Prompt
Follow standard REST API conventions for HTTP methods, status codes, endpoint structure, and response completeness. Use appropriate access controls and implement proper pagination patterns.
Key principles:
- Use standard HTTP methods with correct status codes (POST → 201 Created, GET → 200 OK, DELETE → 204 No Content)
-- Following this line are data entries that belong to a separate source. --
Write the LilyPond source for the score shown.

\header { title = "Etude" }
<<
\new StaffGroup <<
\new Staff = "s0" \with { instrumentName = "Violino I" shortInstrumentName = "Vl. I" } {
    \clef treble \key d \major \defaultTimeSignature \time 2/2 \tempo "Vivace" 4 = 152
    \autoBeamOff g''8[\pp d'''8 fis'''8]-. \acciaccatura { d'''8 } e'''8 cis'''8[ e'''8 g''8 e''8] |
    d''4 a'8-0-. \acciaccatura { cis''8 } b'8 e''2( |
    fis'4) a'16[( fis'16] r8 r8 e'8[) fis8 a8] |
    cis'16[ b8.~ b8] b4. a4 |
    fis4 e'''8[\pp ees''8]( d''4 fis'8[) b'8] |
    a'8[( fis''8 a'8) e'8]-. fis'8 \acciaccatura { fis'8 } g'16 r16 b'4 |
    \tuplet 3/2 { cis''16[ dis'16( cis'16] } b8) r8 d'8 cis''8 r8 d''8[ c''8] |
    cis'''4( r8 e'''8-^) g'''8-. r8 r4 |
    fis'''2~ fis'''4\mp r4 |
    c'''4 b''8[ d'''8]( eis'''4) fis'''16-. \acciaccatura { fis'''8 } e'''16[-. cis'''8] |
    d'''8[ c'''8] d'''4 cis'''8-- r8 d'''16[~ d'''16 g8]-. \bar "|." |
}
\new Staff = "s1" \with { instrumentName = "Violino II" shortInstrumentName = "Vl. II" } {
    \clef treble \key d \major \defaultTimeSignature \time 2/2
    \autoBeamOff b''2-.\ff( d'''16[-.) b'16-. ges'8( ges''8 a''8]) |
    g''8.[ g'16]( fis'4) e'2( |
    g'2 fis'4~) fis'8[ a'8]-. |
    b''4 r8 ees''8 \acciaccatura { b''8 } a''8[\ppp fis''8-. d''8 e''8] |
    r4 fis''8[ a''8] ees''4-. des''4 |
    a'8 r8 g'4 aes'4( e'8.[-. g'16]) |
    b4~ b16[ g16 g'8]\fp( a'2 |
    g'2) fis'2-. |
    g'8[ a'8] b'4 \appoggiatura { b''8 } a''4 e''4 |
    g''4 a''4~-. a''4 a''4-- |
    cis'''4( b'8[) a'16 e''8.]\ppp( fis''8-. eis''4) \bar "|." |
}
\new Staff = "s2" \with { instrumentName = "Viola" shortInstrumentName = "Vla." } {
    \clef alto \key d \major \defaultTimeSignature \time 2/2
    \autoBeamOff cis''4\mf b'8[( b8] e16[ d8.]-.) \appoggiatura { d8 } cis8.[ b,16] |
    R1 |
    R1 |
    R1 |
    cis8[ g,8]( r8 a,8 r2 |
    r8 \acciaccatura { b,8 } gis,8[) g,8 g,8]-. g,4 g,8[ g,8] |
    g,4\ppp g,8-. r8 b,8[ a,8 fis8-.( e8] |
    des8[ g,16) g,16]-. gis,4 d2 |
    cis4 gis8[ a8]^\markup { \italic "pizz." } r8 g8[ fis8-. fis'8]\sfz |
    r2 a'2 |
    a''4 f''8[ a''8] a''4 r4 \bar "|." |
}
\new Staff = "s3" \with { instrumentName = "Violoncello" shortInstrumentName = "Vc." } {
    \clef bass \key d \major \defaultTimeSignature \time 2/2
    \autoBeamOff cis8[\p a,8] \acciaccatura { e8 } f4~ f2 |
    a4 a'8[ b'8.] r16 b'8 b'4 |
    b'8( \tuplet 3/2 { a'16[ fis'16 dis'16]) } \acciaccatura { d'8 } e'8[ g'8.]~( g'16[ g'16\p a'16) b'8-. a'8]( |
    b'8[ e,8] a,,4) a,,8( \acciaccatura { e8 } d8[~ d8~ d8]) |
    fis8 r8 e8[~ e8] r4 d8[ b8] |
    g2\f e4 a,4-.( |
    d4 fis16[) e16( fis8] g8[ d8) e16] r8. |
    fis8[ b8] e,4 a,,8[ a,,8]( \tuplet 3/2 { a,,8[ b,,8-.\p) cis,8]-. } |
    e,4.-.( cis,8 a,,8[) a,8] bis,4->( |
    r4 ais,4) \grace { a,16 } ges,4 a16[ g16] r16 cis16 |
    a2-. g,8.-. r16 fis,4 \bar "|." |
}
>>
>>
- Structure endpoints following REST conventions:
POST /api/v1/orgs/me/resourcefor creation,GET /api/v1/orgs/me/resource/:idfor retrieval - Apply appropriate access controls (viewAccess vs openAccess) - avoid openAccess for endpoints that should require authentication
- Return complete objects in responses, including mandatory fields like ID
- Implement cursor/token-based pagination instead of limit-only approaches
Example of proper REST endpoint structure:
// Good: Standard REST conventions
traceFunnelsRouter.HandleFunc("", am.ViewAccess(aH.Create)).Methods(http.MethodPost) // POST /api/v1/orgs/me/trace-funnels
traceFunnelsRouter.HandleFunc("", am.ViewAccess(aH.List)).Methods(http.MethodGet) // GET /api/v1/orgs/me/trace-funnels
traceFunnelsRouter.HandleFunc("/{id}", am.ViewAccess(aH.Get)).Methods(http.MethodGet) // GET /api/v1/orgs/me/trace-funnels/:id
traceFunnelsRouter.HandleFunc("/{id}", am.ViewAccess(aH.Update)).Methods(http.MethodPut) // PUT /api/v1/orgs/me/trace-funnels/:id
// Bad: Non-standard endpoints
router.HandleFunc("/api/v1/export", am.OpenAccess(ah.Export)).Methods(http.MethodGet) // Should use viewAccess
traceFunnelsRouter.HandleFunc("/new", am.ViewAccess(aH.New)).Methods(http.MethodPost) // Should be POST to base path
This ensures APIs are predictable, secure, and follow industry standards that developers expect.